In opening the hearing Mr. Carroll said that the bill followed exactly the language of the act passed last year incorporating the Roman Catholic archbishop of Boston. Questions of the bishop’s tenure of church property have arisen—whether he holds it absolutely for himself or in trust—and such questions have never been settled. “I do not believe,” he said, “it has ever been settled that the term ‘bishop’ created a trust.”
The speaker suggested that the law was desired merely for security and to hold to the people who build Catholic churches their property. With such legislation as proposed no complications would arise should the bishop die without making a will.

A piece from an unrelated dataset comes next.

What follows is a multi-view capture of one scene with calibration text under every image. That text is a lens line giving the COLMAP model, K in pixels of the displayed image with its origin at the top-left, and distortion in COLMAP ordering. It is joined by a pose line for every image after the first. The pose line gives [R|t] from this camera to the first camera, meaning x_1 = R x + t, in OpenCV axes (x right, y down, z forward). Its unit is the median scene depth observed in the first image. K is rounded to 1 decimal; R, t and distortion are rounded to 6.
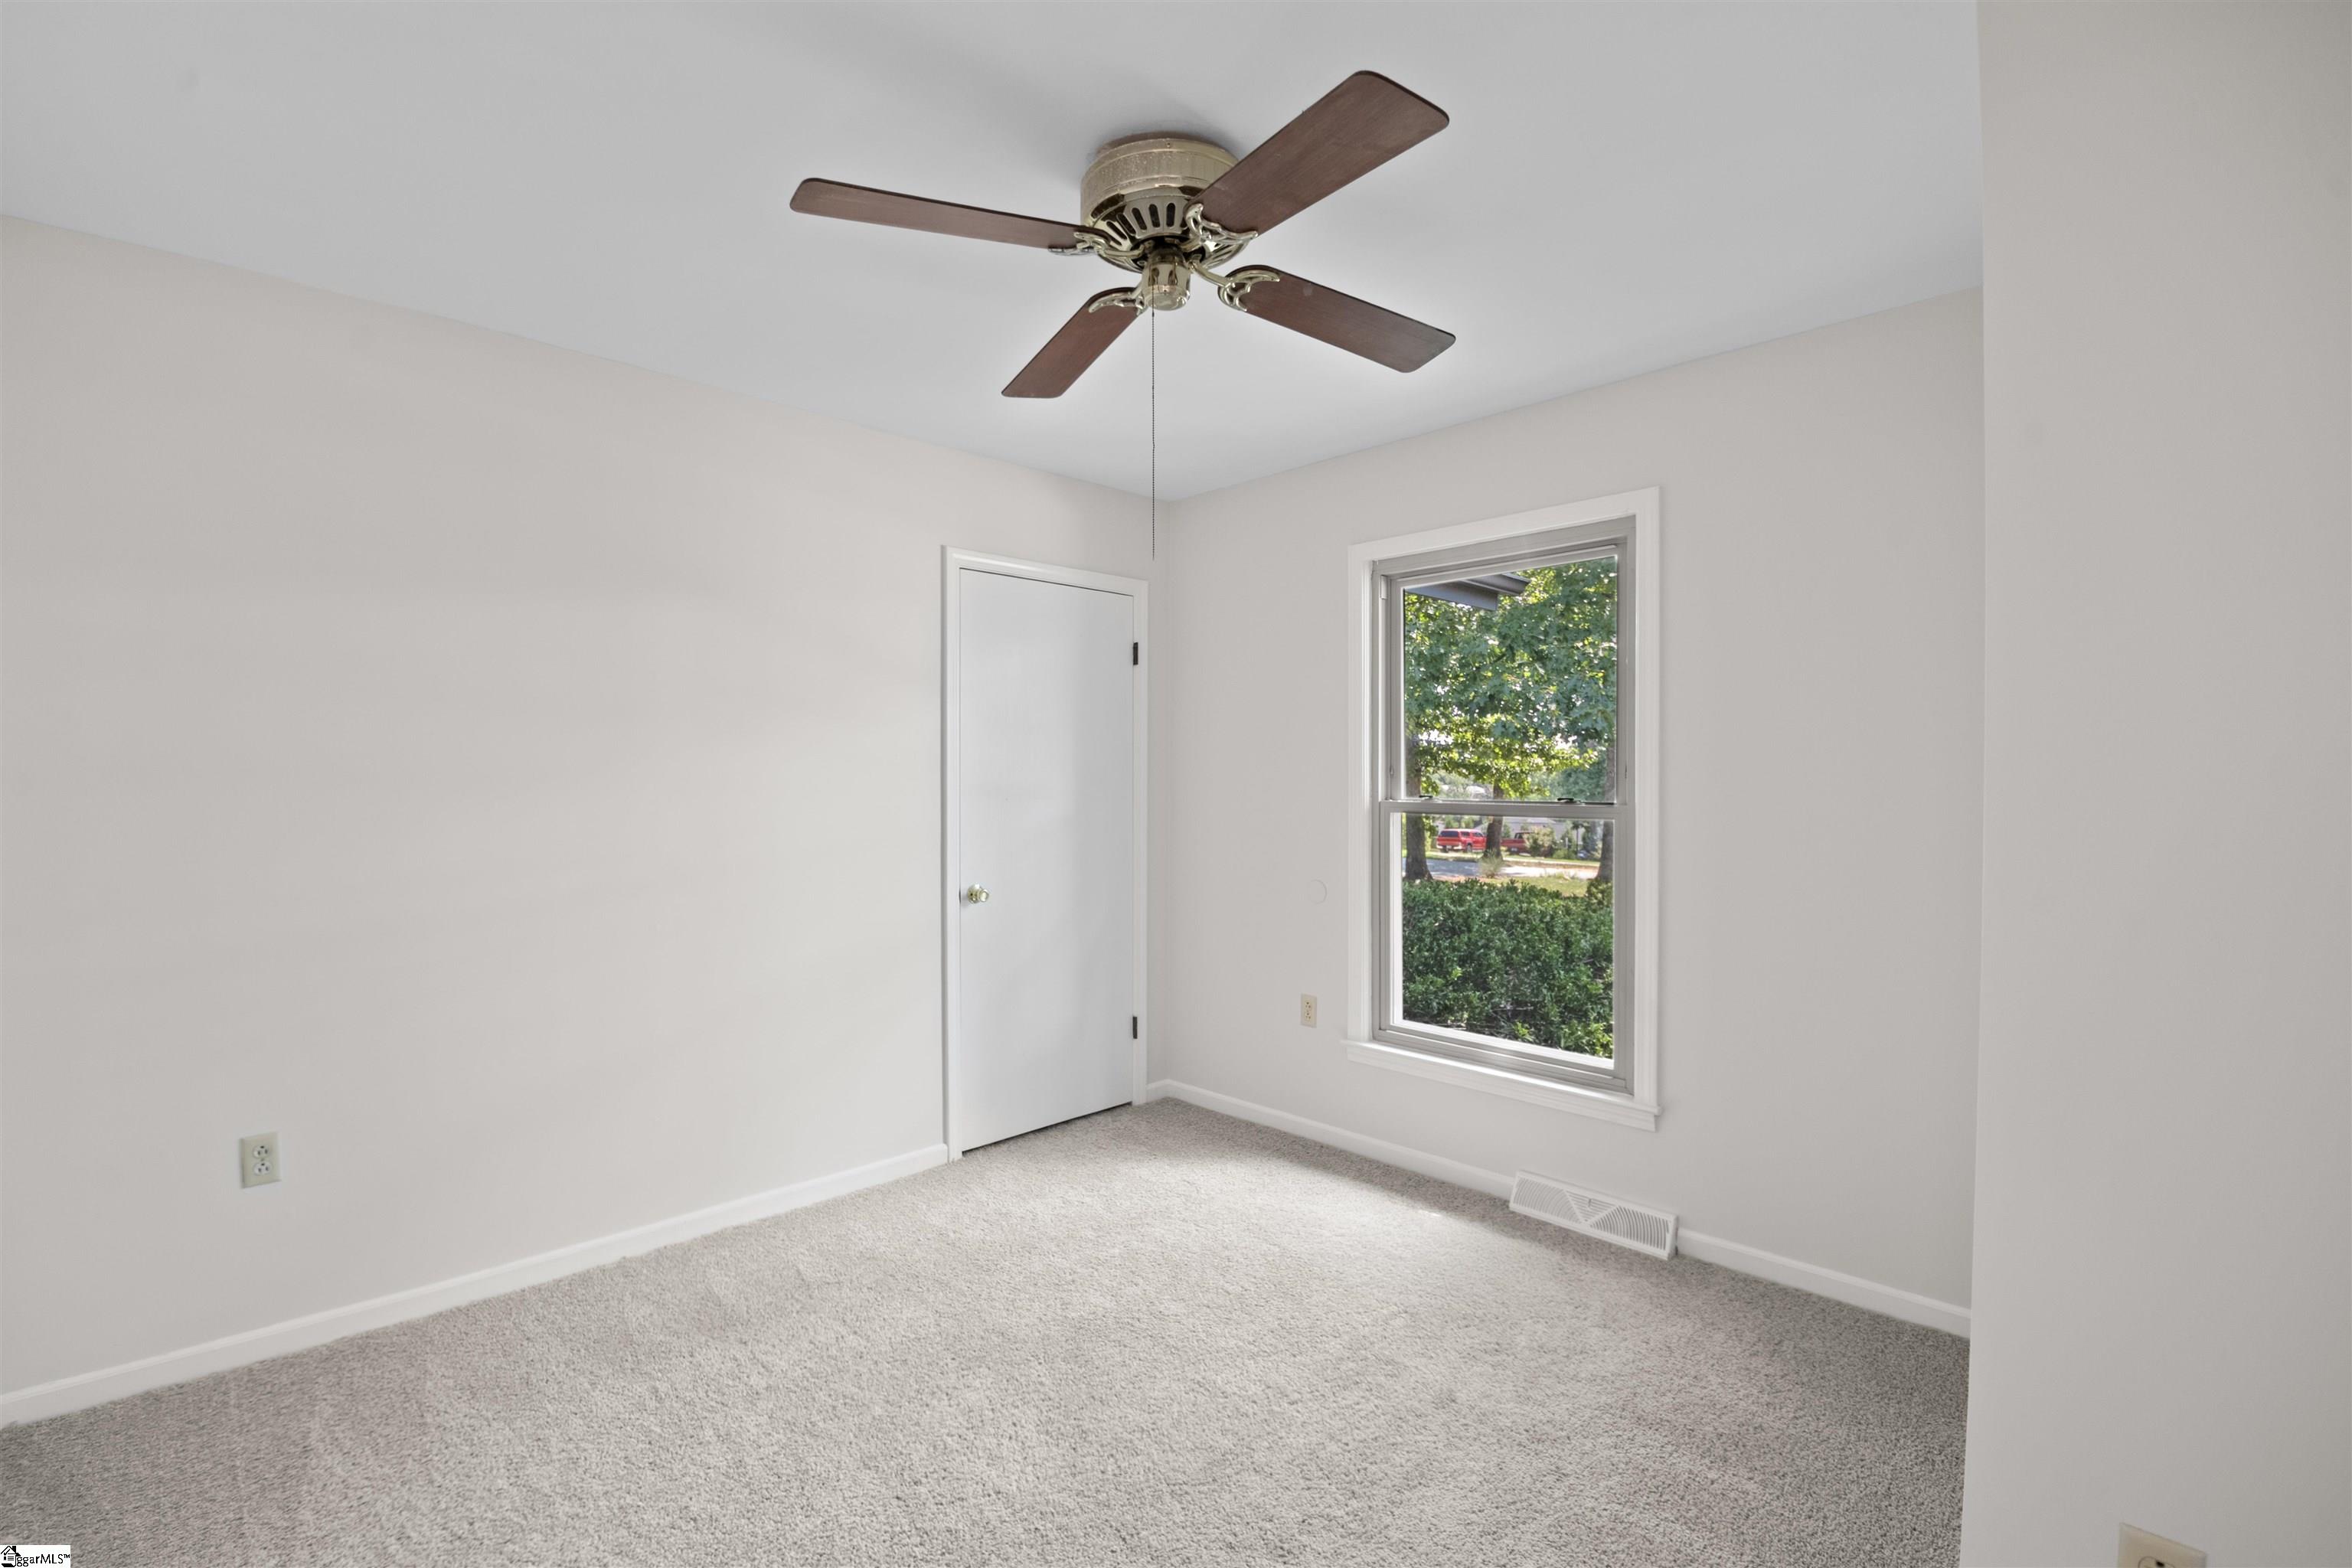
lens RADIAL K [[1051.2, 0, 1179.7], [0, 1051.2, 787.5], [0, 0, 1]] dist [-0.002780, -0.000158]
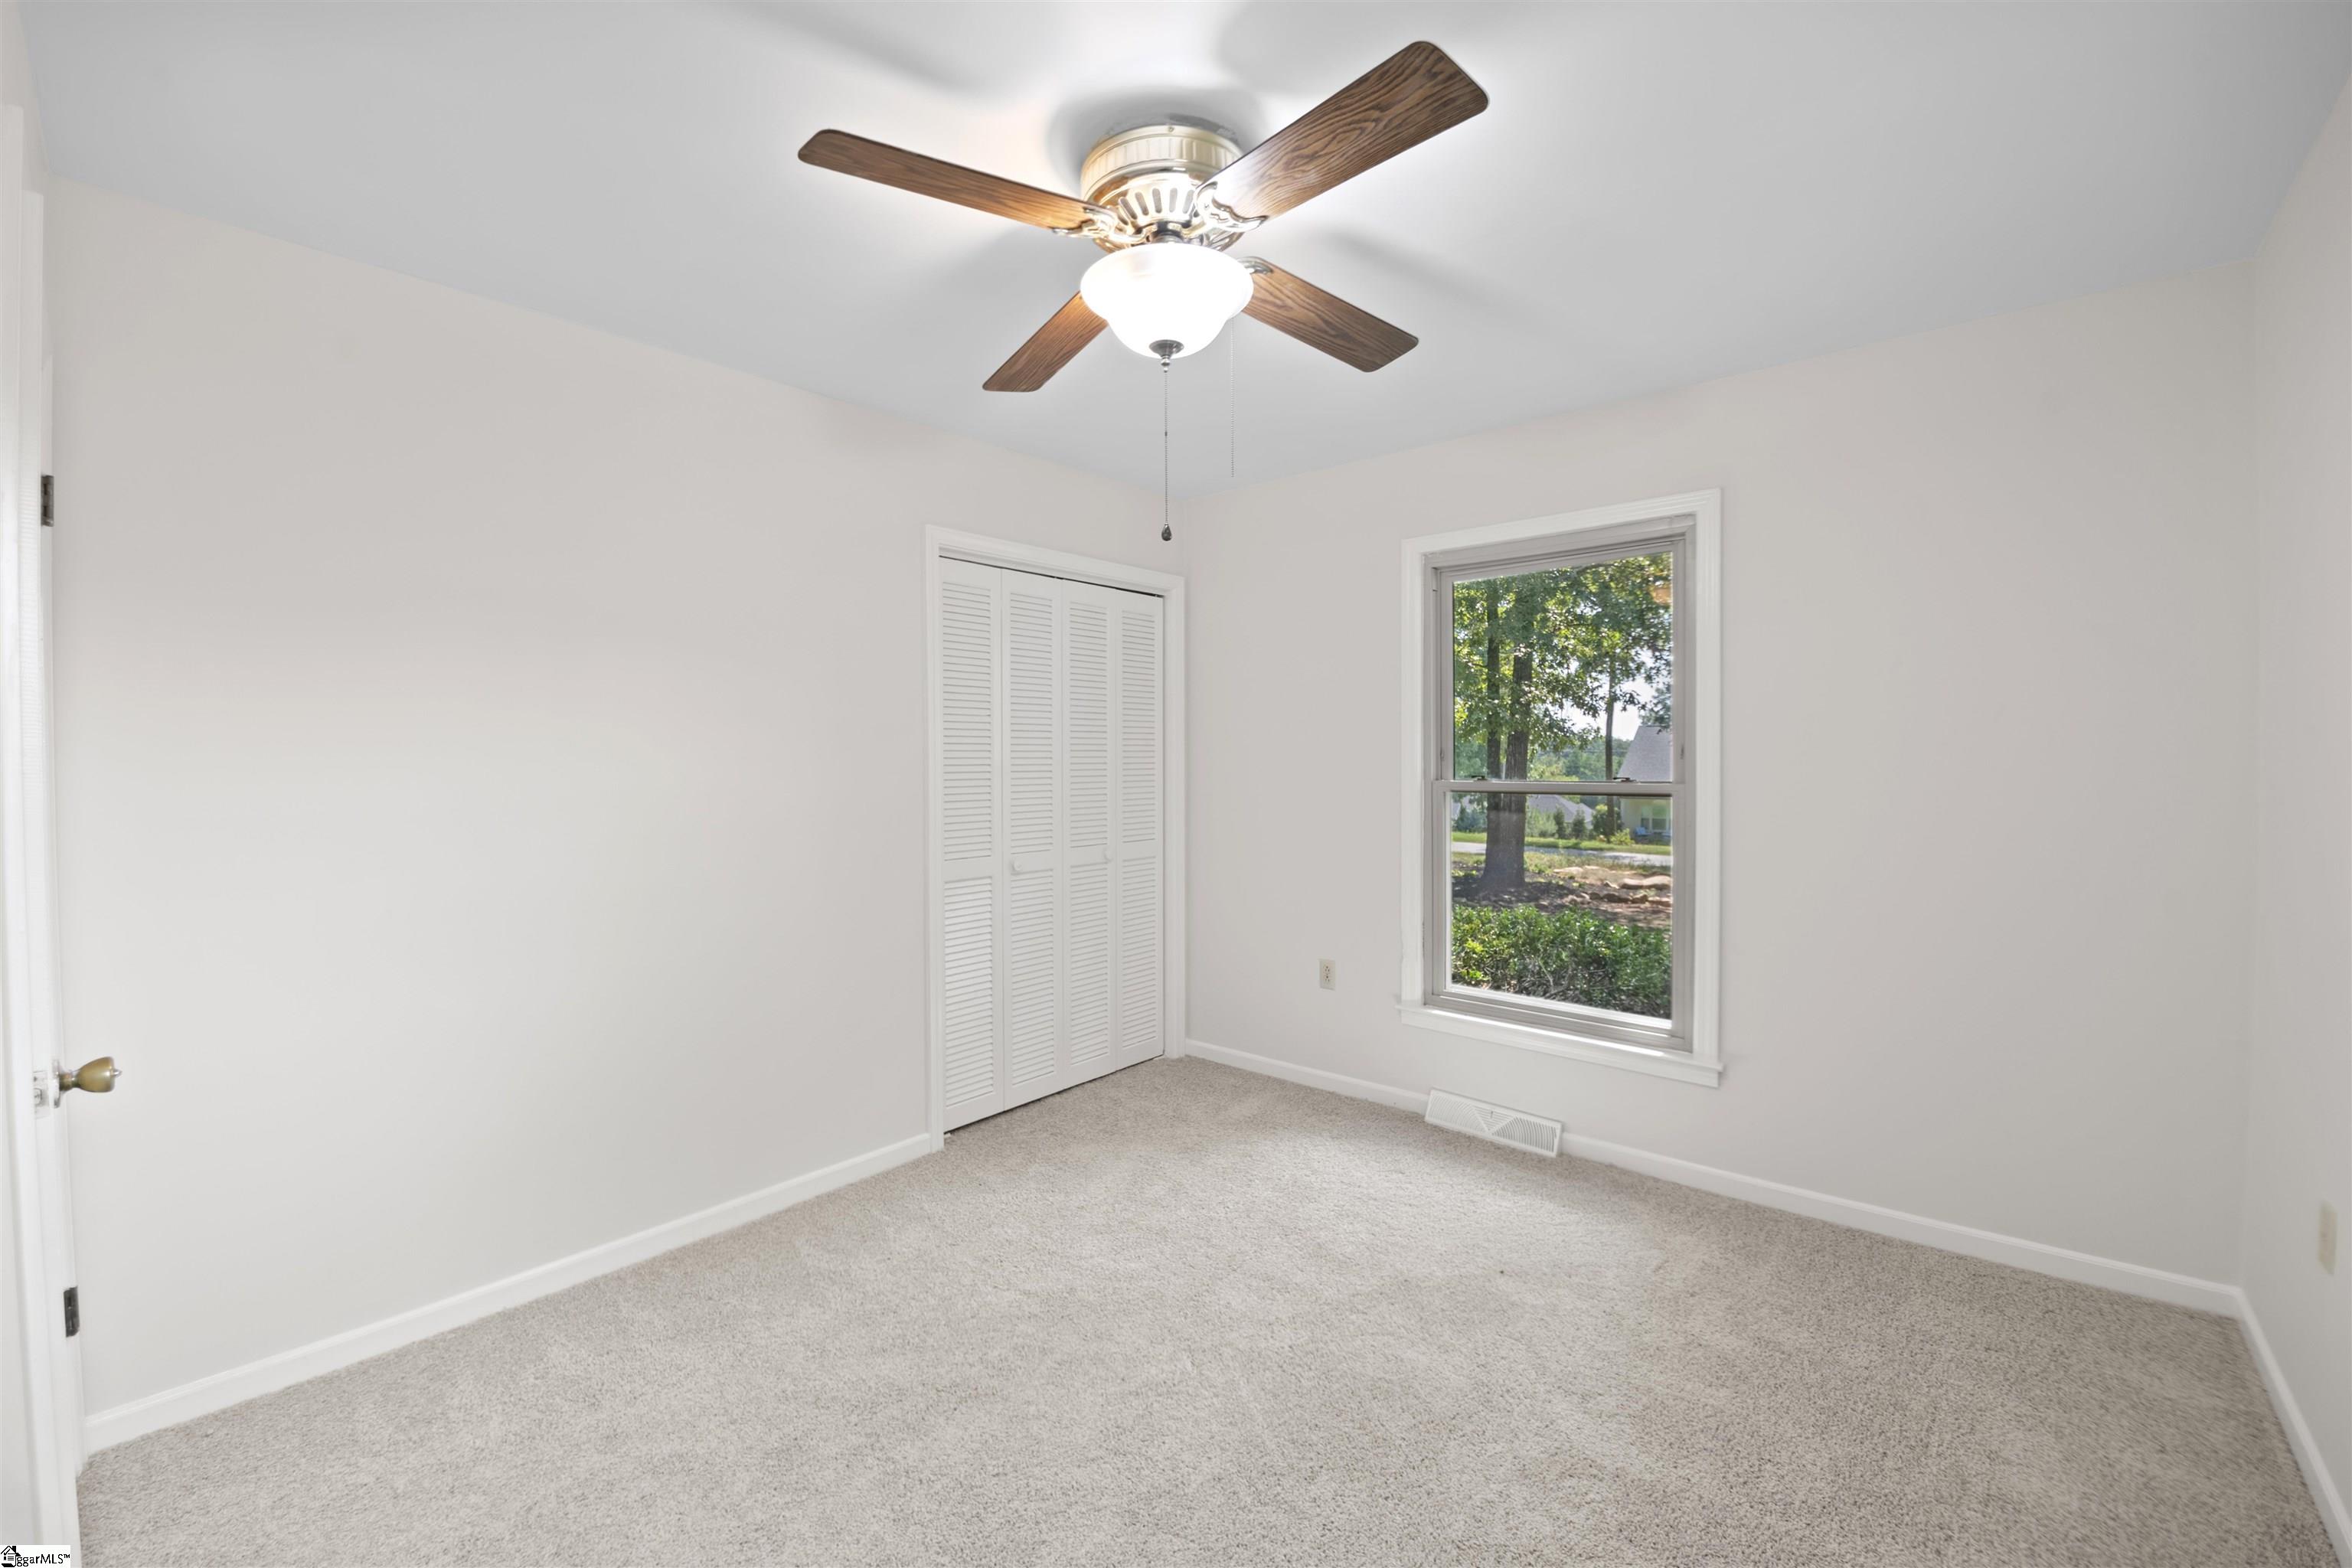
lens RADIAL K [[958.3, 0, 1182.6], [0, 958.3, 766.1], [0, 0, 1]] dist [-0.003672, -0.000360]
pose [[0.996143, -0.018886, 0.085686, -0.141581], [0.017508, 0.999705, 0.016808, -0.022791], [-0.085978, -0.015243, 0.996180, 0.060433]]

Mr. Carroll urged further that uniformity was also desired. The arch diocese of Boston has the desired legislation, and the Springfield diocese now asks for it.
The speaker also told the committee that under the proposed act the Catholics of Springfield diocese could secure a much lower rate on loans if incorporated. Today they are paying 5 percent on loans, principally to savings banks.
Daniel M. Crowley of Danvers appeared in opposition to the petition before the committee, as he had last year, when the archbishop of Boston sought incorporation. He would incorporate the local churches. If they did not desire incorporation he would leave them the rights to control and manage their own property.
Mr. Crowley urged that the Catholics of the state are as intelligent as any other body of citizens, and they are able to manage their property. He suggested that they make good citizens, and run cities well. Boston, though much criticized, he said, has been controlled and managed very well since it became democratic.
The speaker believed there was something more than merely convenience behind the petition. He did not understand why ex State Treas Phillips, ex Lieut Gov Halle and other prominent citizens had signed the petition of Bishop Beavens. He would prefer to see Catholic signers.
Representative Belcher asked Mr Crowley if there were many Catholics opposed to the incorporation of the bishop as a corporation sole. Mr Crowley thought there were a great many. Representative Belcher suggested that the witness was the only one who appeared last year and this year in remonstrance, although the hearings on the subject were extensively advertised.
Mr Crowley, in reply to questions, suggested that under the law incorporating the archbishop of Boston, no annual returns were called for. This was promptly denied by counsel Carroll and members of the committee. Mr. Crowley then said the returns demanded amounted to nothing. He wanted returns that would show the income from this corporation sole, and how it was applied.
After further discussion the committee closed the hearing.